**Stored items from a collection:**

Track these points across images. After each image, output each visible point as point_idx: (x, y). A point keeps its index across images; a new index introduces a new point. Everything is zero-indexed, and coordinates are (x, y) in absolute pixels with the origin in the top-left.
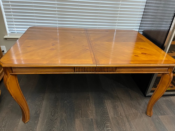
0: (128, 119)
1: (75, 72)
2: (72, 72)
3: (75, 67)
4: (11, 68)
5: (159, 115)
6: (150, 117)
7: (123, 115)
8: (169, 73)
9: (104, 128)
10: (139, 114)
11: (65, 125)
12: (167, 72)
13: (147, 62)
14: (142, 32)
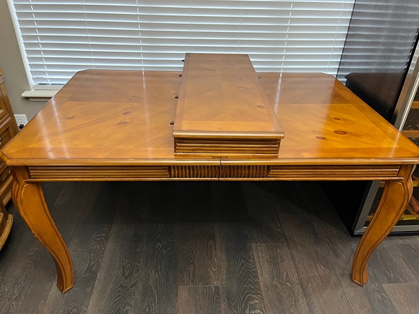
0: (304, 290)
1: (171, 177)
2: (164, 176)
3: (170, 166)
4: (27, 168)
5: (384, 283)
6: (359, 287)
7: (295, 279)
8: (401, 180)
9: (244, 310)
10: (334, 279)
11: (154, 300)
12: (397, 178)
13: (345, 154)
14: (346, 77)
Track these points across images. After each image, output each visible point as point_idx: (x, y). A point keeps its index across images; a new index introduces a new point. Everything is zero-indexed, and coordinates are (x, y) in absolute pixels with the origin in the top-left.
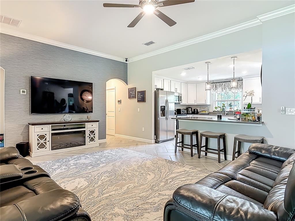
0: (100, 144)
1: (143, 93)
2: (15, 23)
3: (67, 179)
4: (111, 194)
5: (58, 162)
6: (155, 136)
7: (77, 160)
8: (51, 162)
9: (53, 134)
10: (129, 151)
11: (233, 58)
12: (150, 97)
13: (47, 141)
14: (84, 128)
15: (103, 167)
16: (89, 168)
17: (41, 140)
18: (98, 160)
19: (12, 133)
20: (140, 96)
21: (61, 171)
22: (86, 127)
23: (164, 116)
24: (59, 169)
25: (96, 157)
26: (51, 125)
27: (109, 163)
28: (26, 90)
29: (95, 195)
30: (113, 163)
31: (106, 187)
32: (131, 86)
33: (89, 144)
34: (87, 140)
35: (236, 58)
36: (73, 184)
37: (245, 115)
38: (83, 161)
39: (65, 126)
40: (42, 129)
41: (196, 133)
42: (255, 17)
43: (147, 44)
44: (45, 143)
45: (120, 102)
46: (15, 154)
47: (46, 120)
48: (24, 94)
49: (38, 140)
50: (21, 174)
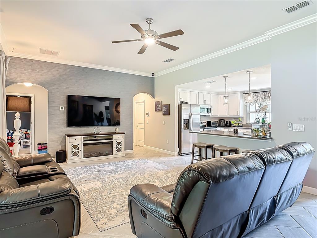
0: (126, 155)
1: (168, 106)
2: (55, 54)
3: (88, 181)
4: (116, 194)
5: (86, 168)
6: (179, 148)
7: (101, 168)
8: (80, 167)
9: (84, 144)
10: (149, 161)
11: (248, 72)
12: (174, 111)
13: (79, 150)
14: (112, 139)
15: (120, 174)
16: (108, 174)
17: (75, 149)
18: (119, 168)
19: (53, 142)
20: (165, 109)
21: (86, 175)
22: (113, 139)
23: (187, 129)
24: (85, 174)
25: (118, 165)
27: (127, 171)
28: (63, 107)
29: (104, 194)
30: (130, 171)
31: (115, 189)
32: (157, 99)
33: (115, 154)
34: (114, 150)
35: (252, 72)
36: (90, 185)
37: (256, 131)
38: (106, 168)
39: (95, 137)
40: (75, 140)
41: (211, 146)
42: (263, 33)
43: (168, 61)
44: (78, 152)
45: (148, 114)
46: (49, 159)
47: (79, 132)
48: (62, 110)
49: (72, 149)
50: (47, 171)
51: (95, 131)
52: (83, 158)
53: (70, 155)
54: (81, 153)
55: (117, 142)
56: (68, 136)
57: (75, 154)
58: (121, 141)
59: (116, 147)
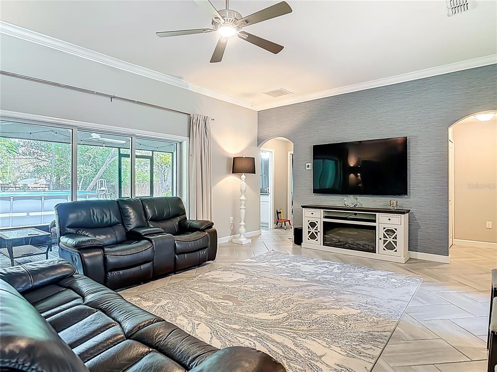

**Assigned task:** Every last line above must be reproduced as written, and no pictures belong in the copy.

**Written response:**
Track these points across images. After each image, output each visible point as point_idx: (x, y). A point keeps its index across images; a new index introduces a new point. Everything is zero-indexed, and coordinates are (x, y) in absolute pixels with the origin in the top-left.
0: (128, 119)
1: (75, 72)
2: (72, 72)
3: (75, 67)
4: (11, 68)
5: (159, 115)
6: (150, 117)
7: (123, 115)
8: (169, 73)
9: (104, 128)
10: (139, 114)
11: (65, 125)
12: (167, 72)
13: (147, 62)
14: (142, 32)
0: (304, 290)
1: (171, 177)
2: (164, 176)
3: (170, 166)
4: (27, 168)
5: (384, 283)
6: (359, 287)
7: (295, 279)
8: (401, 180)
9: (244, 310)
10: (334, 279)
11: (154, 300)
12: (397, 178)
13: (345, 154)
14: (346, 77)
Track these points across images. After each image, output each visible point as point_idx: (x, y). A point keeps its index across images; a new index introduces a new point. Everything is zero-indexed, and coordinates are (x, y) in absolute pixels with the origin in the top-left.
0: (100, 144)
1: (143, 93)
2: (15, 23)
3: (67, 179)
4: (111, 194)
5: (58, 162)
6: (155, 136)
7: (77, 160)
8: (51, 162)
9: (53, 134)
10: (129, 151)
11: (233, 58)
12: (150, 97)
13: (47, 141)
14: (84, 128)
15: (103, 167)
16: (89, 168)
17: (41, 140)
18: (98, 160)
19: (12, 133)
20: (140, 96)
21: (61, 171)
22: (86, 127)
23: (164, 116)
24: (59, 169)
25: (96, 157)
26: (51, 125)
27: (109, 163)
28: (26, 90)
29: (95, 195)
30: (113, 163)
31: (106, 187)
32: (131, 86)
33: (89, 144)
34: (87, 140)
35: (236, 58)
36: (73, 184)
37: (245, 115)
38: (83, 161)
39: (65, 126)
40: (42, 129)
41: (196, 133)
42: (255, 17)
43: (147, 44)
44: (45, 143)
45: (120, 102)
46: (15, 154)
47: (46, 120)
48: (24, 94)
49: (38, 140)
50: (21, 174)
0: (126, 155)
1: (168, 106)
2: (55, 54)
3: (88, 181)
4: (116, 194)
5: (86, 168)
6: (179, 148)
7: (101, 168)
8: (80, 167)
9: (84, 144)
10: (149, 161)
11: (248, 72)
12: (174, 111)
13: (79, 150)
14: (112, 139)
15: (120, 174)
16: (108, 174)
17: (75, 149)
18: (119, 168)
19: (53, 142)
20: (165, 109)
21: (86, 175)
22: (113, 139)
23: (187, 129)
24: (85, 174)
25: (118, 165)
27: (127, 171)
28: (63, 107)
29: (104, 194)
30: (130, 171)
31: (115, 189)
32: (157, 99)
33: (115, 154)
34: (114, 150)
35: (252, 72)
36: (90, 185)
37: (256, 131)
38: (106, 168)
39: (95, 137)
40: (75, 140)
41: (211, 146)
42: (263, 33)
43: (168, 61)
44: (78, 152)
45: (148, 114)
46: (49, 159)
47: (79, 132)
48: (62, 110)
49: (72, 149)
50: (47, 171)
51: (95, 131)
52: (83, 158)
53: (70, 155)
54: (81, 153)
55: (117, 142)
56: (68, 136)
57: (75, 154)
58: (121, 141)
59: (116, 147)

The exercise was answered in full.